** Instruction **
From the listing below, copy only the lines running from the line that contains "Nově jsme pro" to the line that contains "Pokud například nakupujeme", both included.

** Material shown **

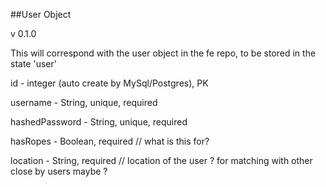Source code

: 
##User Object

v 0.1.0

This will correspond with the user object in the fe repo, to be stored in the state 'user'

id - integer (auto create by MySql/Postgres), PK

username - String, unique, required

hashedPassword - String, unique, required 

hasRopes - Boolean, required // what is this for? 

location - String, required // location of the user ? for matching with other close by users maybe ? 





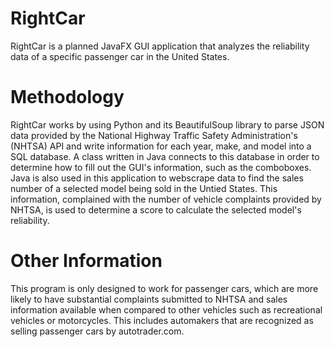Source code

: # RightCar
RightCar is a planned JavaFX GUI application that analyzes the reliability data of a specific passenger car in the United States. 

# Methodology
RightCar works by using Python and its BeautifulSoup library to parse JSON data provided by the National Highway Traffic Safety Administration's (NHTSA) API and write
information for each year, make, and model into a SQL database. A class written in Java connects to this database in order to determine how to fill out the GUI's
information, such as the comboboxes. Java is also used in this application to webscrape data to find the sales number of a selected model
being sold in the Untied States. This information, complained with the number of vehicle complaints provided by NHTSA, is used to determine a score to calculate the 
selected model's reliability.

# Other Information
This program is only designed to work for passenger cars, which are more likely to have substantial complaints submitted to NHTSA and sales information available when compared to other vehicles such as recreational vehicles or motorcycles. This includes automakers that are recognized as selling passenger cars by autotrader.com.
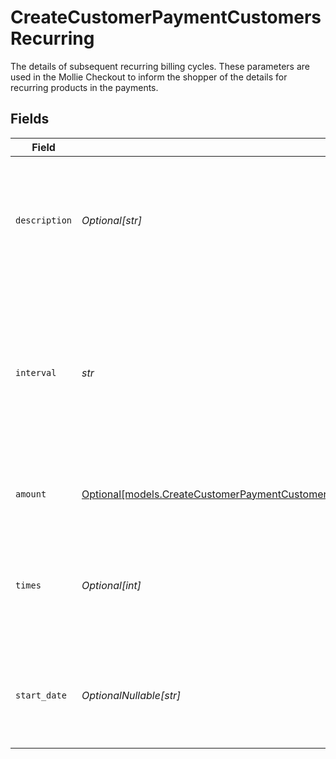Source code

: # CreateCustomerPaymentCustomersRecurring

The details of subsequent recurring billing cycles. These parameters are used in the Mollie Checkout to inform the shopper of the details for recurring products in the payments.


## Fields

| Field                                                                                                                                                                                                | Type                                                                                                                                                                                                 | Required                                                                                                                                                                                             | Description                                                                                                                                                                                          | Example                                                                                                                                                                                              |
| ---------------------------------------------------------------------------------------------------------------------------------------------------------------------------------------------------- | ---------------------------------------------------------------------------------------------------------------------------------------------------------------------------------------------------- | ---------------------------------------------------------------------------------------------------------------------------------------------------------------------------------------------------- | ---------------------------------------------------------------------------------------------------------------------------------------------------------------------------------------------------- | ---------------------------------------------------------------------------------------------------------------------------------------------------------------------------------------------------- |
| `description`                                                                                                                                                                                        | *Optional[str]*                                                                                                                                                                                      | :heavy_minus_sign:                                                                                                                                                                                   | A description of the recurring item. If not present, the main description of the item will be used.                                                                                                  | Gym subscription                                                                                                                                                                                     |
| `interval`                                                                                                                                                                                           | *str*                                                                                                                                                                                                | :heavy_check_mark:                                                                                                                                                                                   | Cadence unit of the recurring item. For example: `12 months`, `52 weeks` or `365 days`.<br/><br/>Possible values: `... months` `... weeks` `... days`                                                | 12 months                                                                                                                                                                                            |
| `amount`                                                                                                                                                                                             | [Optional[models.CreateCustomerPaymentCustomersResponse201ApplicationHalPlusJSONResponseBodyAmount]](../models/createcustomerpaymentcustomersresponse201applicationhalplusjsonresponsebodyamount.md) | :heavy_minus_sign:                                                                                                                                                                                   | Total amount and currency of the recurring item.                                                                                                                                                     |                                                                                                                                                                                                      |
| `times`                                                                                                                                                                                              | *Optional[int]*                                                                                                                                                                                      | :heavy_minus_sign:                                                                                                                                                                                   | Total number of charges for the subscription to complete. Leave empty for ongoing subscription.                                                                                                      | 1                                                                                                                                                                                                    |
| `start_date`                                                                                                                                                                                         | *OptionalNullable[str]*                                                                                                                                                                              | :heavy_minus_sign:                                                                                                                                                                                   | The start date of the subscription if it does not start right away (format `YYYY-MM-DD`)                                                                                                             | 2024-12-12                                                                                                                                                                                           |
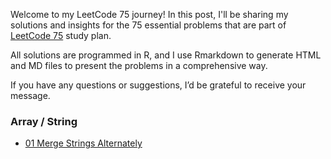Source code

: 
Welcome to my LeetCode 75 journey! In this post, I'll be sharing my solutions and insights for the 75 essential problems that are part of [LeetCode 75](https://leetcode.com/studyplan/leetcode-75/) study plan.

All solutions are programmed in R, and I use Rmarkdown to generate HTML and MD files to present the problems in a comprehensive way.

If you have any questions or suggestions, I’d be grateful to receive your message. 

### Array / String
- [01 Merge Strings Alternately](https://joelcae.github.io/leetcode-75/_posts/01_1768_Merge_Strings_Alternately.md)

---

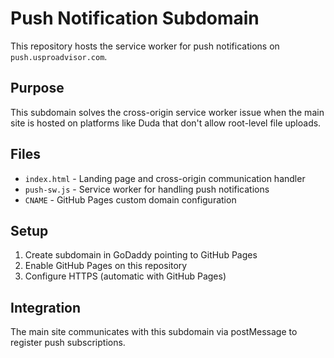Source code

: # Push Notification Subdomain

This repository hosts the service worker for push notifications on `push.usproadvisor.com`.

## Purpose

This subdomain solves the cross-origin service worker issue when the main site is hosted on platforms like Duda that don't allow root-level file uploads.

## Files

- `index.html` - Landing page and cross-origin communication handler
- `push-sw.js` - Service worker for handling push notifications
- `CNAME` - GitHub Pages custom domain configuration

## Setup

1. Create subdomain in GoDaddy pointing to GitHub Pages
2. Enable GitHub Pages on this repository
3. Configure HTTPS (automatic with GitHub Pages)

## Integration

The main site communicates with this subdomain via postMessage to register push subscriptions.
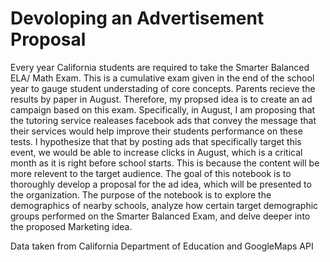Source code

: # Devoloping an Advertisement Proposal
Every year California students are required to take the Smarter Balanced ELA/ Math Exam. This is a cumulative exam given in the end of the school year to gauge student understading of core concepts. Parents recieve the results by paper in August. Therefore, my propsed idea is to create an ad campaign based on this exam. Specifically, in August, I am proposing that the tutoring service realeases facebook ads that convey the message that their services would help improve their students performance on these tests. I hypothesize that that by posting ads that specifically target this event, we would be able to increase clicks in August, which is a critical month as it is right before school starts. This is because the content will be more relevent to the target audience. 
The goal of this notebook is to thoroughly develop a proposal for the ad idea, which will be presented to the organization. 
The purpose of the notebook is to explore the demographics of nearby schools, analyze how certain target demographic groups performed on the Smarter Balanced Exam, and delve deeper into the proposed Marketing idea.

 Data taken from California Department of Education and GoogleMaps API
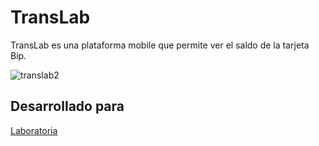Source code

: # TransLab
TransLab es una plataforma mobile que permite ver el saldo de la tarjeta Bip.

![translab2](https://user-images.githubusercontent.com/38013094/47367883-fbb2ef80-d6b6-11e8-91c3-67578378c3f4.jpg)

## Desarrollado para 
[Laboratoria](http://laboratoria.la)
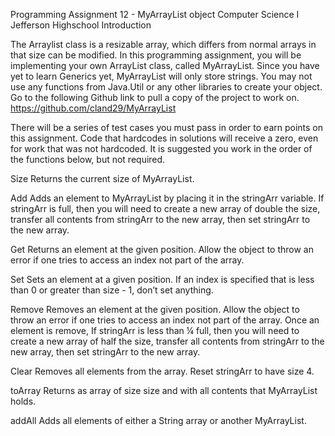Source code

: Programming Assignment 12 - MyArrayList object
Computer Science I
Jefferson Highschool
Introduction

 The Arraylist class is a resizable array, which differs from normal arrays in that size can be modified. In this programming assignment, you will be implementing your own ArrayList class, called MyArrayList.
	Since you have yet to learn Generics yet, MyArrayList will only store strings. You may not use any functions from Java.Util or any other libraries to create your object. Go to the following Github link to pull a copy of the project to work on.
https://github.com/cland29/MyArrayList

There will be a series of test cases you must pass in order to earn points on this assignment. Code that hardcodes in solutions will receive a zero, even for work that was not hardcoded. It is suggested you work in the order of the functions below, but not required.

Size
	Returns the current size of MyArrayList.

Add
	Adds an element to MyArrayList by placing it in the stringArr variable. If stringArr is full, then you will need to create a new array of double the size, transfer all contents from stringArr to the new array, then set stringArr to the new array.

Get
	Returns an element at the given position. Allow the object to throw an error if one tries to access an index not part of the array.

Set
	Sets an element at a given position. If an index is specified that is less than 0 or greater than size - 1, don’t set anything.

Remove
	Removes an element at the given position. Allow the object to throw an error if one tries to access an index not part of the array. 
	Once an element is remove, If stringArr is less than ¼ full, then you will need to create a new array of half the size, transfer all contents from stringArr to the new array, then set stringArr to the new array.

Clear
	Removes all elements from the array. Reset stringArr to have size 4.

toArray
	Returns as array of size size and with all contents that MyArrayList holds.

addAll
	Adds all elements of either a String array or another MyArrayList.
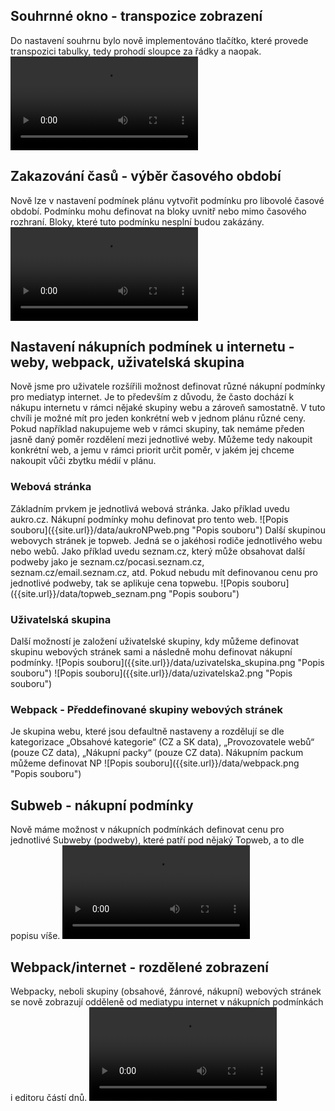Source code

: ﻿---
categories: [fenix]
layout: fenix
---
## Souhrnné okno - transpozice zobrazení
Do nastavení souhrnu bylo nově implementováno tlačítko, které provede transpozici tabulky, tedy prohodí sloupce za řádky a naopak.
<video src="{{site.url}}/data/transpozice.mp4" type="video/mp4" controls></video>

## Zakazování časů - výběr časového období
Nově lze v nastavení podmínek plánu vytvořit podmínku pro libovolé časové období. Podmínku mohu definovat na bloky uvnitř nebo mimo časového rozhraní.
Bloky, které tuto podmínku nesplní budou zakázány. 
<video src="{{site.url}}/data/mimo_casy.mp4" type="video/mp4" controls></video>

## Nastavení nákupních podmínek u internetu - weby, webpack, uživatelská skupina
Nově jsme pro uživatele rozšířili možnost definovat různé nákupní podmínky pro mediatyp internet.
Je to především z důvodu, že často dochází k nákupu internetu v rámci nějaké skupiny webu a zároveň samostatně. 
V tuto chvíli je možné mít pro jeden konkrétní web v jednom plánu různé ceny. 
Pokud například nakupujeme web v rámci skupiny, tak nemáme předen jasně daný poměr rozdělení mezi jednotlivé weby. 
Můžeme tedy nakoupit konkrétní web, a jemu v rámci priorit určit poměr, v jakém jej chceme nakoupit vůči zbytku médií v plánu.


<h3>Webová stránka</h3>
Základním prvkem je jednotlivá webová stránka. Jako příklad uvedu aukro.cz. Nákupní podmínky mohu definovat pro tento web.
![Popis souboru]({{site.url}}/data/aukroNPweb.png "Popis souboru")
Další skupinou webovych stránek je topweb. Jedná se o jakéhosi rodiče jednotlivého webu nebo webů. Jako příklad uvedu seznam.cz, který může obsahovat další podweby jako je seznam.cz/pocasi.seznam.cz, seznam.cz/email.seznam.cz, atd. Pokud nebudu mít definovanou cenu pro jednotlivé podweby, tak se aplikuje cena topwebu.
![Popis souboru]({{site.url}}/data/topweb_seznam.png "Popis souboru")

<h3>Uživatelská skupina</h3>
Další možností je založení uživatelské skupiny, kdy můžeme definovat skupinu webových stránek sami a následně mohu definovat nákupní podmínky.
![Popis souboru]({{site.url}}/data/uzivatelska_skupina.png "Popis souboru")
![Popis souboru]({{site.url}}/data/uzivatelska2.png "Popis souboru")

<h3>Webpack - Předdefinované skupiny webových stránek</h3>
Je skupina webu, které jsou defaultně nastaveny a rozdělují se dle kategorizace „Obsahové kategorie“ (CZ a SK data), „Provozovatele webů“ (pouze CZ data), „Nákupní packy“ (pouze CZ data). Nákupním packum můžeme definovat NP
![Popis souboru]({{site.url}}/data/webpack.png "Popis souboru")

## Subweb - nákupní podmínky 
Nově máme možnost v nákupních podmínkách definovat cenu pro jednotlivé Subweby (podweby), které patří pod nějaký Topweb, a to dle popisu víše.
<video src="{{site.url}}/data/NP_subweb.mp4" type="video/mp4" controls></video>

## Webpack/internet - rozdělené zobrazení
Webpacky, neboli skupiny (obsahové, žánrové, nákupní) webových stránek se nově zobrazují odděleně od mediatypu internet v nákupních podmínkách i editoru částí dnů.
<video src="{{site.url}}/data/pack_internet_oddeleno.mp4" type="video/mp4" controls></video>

** Written response **
Nově jsme pro uživatele rozšířili možnost definovat různé nákupní podmínky pro mediatyp internet.
Je to především z důvodu, že často dochází k nákupu internetu v rámci nějaké skupiny webu a zároveň samostatně. 
V tuto chvíli je možné mít pro jeden konkrétní web v jednom plánu různé ceny. 
Pokud například nakupujeme web v rámci skupiny, tak nemáme předen jasně daný poměr rozdělení mezi jednotlivé weby. 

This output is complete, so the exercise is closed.